---------- Dataset rows ----------

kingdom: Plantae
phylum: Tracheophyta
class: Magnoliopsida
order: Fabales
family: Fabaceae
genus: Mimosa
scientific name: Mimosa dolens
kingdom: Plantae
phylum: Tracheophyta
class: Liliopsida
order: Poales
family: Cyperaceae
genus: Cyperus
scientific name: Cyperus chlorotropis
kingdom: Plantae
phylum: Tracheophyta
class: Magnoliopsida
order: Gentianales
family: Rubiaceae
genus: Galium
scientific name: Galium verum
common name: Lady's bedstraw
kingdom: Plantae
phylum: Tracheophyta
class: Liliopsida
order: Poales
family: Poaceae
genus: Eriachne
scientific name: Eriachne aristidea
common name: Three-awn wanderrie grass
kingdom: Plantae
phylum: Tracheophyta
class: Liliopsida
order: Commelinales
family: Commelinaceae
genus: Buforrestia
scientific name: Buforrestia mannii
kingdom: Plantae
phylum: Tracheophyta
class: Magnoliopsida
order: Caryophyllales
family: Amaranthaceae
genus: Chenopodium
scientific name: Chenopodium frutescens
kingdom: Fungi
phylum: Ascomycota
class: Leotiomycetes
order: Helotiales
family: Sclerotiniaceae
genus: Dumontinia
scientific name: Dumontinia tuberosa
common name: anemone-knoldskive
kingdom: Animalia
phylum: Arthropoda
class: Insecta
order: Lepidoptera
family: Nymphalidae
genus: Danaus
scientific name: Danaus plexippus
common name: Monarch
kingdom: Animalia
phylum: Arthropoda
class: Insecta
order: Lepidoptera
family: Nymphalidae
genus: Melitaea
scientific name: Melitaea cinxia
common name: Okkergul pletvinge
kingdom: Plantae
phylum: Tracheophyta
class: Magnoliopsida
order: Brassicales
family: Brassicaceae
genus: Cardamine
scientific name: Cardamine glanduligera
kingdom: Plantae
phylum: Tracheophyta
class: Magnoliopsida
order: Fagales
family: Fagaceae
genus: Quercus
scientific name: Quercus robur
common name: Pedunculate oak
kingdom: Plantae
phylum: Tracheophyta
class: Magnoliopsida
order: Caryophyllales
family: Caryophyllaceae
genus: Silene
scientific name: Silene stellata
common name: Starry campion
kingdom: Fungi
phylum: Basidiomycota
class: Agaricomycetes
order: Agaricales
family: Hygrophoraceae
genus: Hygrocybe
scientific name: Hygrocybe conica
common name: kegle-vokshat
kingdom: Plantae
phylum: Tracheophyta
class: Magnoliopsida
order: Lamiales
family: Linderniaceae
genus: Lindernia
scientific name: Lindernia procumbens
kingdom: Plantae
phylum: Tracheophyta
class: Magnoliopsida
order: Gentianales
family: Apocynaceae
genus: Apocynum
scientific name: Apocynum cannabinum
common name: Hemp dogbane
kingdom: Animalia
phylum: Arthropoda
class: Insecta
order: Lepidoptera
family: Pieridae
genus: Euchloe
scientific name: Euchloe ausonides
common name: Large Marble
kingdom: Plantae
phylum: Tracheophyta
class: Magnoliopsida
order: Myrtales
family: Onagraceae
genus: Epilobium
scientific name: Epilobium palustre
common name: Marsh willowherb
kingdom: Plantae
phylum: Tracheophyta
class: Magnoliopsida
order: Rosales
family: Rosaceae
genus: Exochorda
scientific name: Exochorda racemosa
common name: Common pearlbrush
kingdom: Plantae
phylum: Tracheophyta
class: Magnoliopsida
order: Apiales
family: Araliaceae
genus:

----------

*Exercise task:* Rewrite all of the lines above, switching "common name" to "vernacular name" wherever it appears and leaving everything else unchanged.

*Answer for the task:*
kingdom: Plantae
phylum: Tracheophyta
class: Magnoliopsida
order: Fabales
family: Fabaceae
genus: Mimosa
scientific name: Mimosa dolens
kingdom: Plantae
phylum: Tracheophyta
class: Liliopsida
order: Poales
family: Cyperaceae
genus: Cyperus
scientific name: Cyperus chlorotropis
kingdom: Plantae
phylum: Tracheophyta
class: Magnoliopsida
order: Gentianales
family: Rubiaceae
genus: Galium
scientific name: Galium verum
vernacular name: Lady's bedstraw
kingdom: Plantae
phylum: Tracheophyta
class: Liliopsida
order: Poales
family: Poaceae
genus: Eriachne
scientific name: Eriachne aristidea
vernacular name: Three-awn wanderrie grass
kingdom: Plantae
phylum: Tracheophyta
class: Liliopsida
order: Commelinales
family: Commelinaceae
genus: Buforrestia
scientific name: Buforrestia mannii
kingdom: Plantae
phylum: Tracheophyta
class: Magnoliopsida
order: Caryophyllales
family: Amaranthaceae
genus: Chenopodium
scientific name: Chenopodium frutescens
kingdom: Fungi
phylum: Ascomycota
class: Leotiomycetes
order: Helotiales
family: Sclerotiniaceae
genus: Dumontinia
scientific name: Dumontinia tuberosa
vernacular name: anemone-knoldskive
kingdom: Animalia
phylum: Arthropoda
class: Insecta
order: Lepidoptera
family: Nymphalidae
genus: Danaus
scientific name: Danaus plexippus
vernacular name: Monarch
kingdom: Animalia
phylum: Arthropoda
class: Insecta
order: Lepidoptera
family: Nymphalidae
genus: Melitaea
scientific name: Melitaea cinxia
vernacular name: Okkergul pletvinge
kingdom: Plantae
phylum: Tracheophyta
class: Magnoliopsida
order: Brassicales
family: Brassicaceae
genus: Cardamine
scientific name: Cardamine glanduligera
kingdom: Plantae
phylum: Tracheophyta
class: Magnoliopsida
order: Fagales
family: Fagaceae
genus: Quercus
scientific name: Quercus robur
vernacular name: Pedunculate oak
kingdom: Plantae
phylum: Tracheophyta
class: Magnoliopsida
order: Caryophyllales
family: Caryophyllaceae
genus: Silene
scientific name: Silene stellata
vernacular name: Starry campion
kingdom: Fungi
phylum: Basidiomycota
class: Agaricomycetes
order: Agaricales
family: Hygrophoraceae
genus: Hygrocybe
scientific name: Hygrocybe conica
vernacular name: kegle-vokshat
kingdom: Plantae
phylum: Tracheophyta
class: Magnoliopsida
order: Lamiales
family: Linderniaceae
genus: Lindernia
scientific name: Lindernia procumbens
kingdom: Plantae
phylum: Tracheophyta
class: Magnoliopsida
order: Gentianales
family: Apocynaceae
genus: Apocynum
scientific name: Apocynum cannabinum
vernacular name: Hemp dogbane
kingdom: Animalia
phylum: Arthropoda
class: Insecta
order: Lepidoptera
family: Pieridae
genus: Euchloe
scientific name: Euchloe ausonides
vernacular name: Large Marble
kingdom: Plantae
phylum: Tracheophyta
class: Magnoliopsida
order: Myrtales
family: Onagraceae
genus: Epilobium
scientific name: Epilobium palustre
vernacular name: Marsh willowherb
kingdom: Plantae
phylum: Tracheophyta
class: Magnoliopsida
order: Rosales
family: Rosaceae
genus: Exochorda
scientific name: Exochorda racemosa
vernacular name: Common pearlbrush
kingdom: Plantae
phylum: Tracheophyta
class: Magnoliopsida
order: Apiales
family: Araliaceae
genus:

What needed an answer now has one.